Statistical Thinking

Statistical Analysis  »  Statistical Thinking

Economist Karl Popper referred to science as the “art of systematic over-simplification.” Indeed, if science is discovery and knowledge creation, that certainly cannot take place through “systematic over-complication.” Knowledge can only be created by that which is understood, and often the pathway there is through simplification.

It is often useful, therefore, to take complex concepts and methods and reduce them to their lowest form in order to fully grasp each component. Once these are understood, then it is easier to see how these parts work together as a whole and the utility or dis-utility thereof.

A Method to the Madness

The application of statistical methods can be complex, particularly in regard to multivariate techniques. There is no question there are very complicated methods statistically speaking within methodical techniques employed which have multiplied exponentially via the power of personal computing.

We have noted in previous posts that the purpose of statistics is to measure and understand an unobservable population from a sample of data. We obviously first have to have accurate measurement, but we also need to be able to properly discern what the data are telling us.

Typically, we have a goal in mind with certain attributes we are trying to measure and/or evaluate. With respect to multivariate analyses, this would be known as our dependent variable. In a multivariate regression model, for example, we would observe the dependent variable and then try to determine and measure what factors influenced it.

Let’s set aside the multivariate analysis and limit ourselves to a univariate example. This should serve to enlighten our understanding with a healthy dose of simplicity.

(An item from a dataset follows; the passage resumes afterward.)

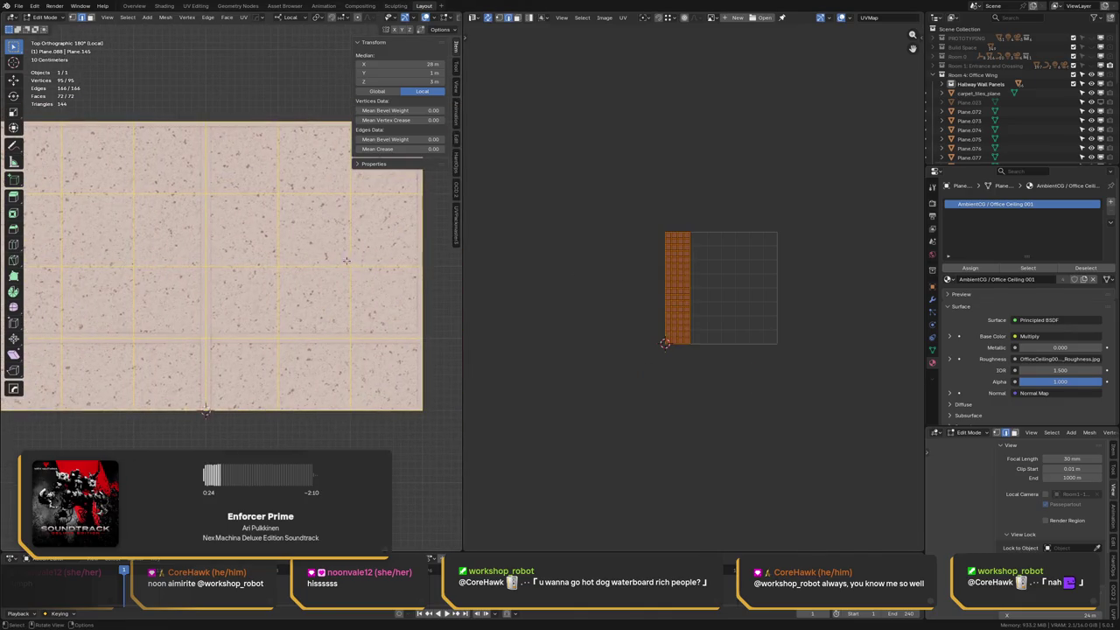
{"action": "scroll", "coordinate": [195, 263], "scroll_direction": "up", "scroll_amount": 1}
{"action": "scroll", "coordinate": [647, 271], "scroll_direction": "right", "scroll_amount": 1, "text": "ctrl"}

Whether it’s conducting a fair lending analysis or assessing credit quality, there is always a variable of interest that we want to measure and, based on the data and results, draw conclusions. It is essential that we have accurate measurement, but we also need to be able to discern what the data are telling us. This requires an understanding of methods, appropriate application of these and the limitations, not just computing calculations.

A Practical Example

To illustrate, let’s take a simple example of test scores for a student from an accelerated reading program. In this program, the students read a book and then take a short ten-question test to measure their comprehension and retention. 

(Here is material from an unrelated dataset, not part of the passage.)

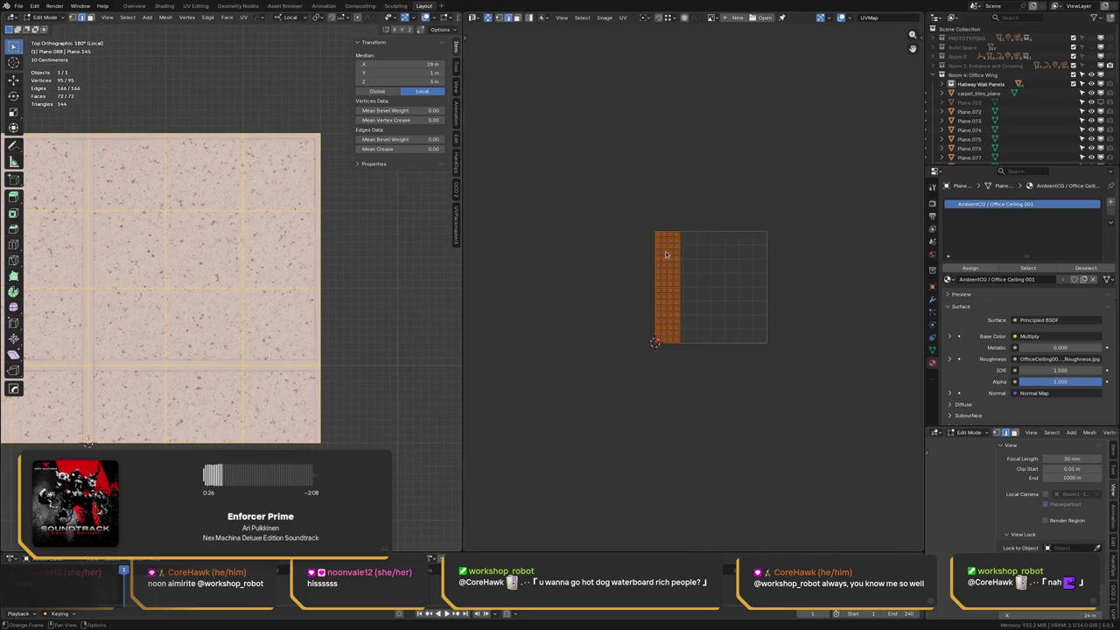
{"action": "scroll", "coordinate": [682, 180], "scroll_direction": "up", "scroll_amount": 2}
{"action": "scroll", "coordinate": [683, 181], "scroll_direction": "up", "scroll_amount": 3}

As long as they pass the test, they receive points, but the points are weighted based on their scores. They receive full points if they make 100% but only partial points if they make less than 100%. They receive no points if they make less than 60%; but, in all cases, the test grade still counts in their average. A key point is they must have an 85% average in each nine weeks. Let’s delve into the scores and see what conclusions we can draw. 

What we want to do is assess the students’ abilities and knowledge based on the scores. One of the first things to note is that since the tests are only ten questions, the scores potentially could be volatile. In addition, the scores are in 10-point increments, but the target is 85. To maintain an 85 average, the student must score 90’s and 100’s in order to reach 85%. Although the average could fluctuate initially as scores are added, it will become more difficult to move the average.

Below are 15 scores for the 9-week period. As shown, the student is below the necessary 85% with an average of 83.3.  From the data, how should we assess the student’s ability? They failed to achieve the 85% as an average.  But the data may suggest a slightly different picture than the average indicates.  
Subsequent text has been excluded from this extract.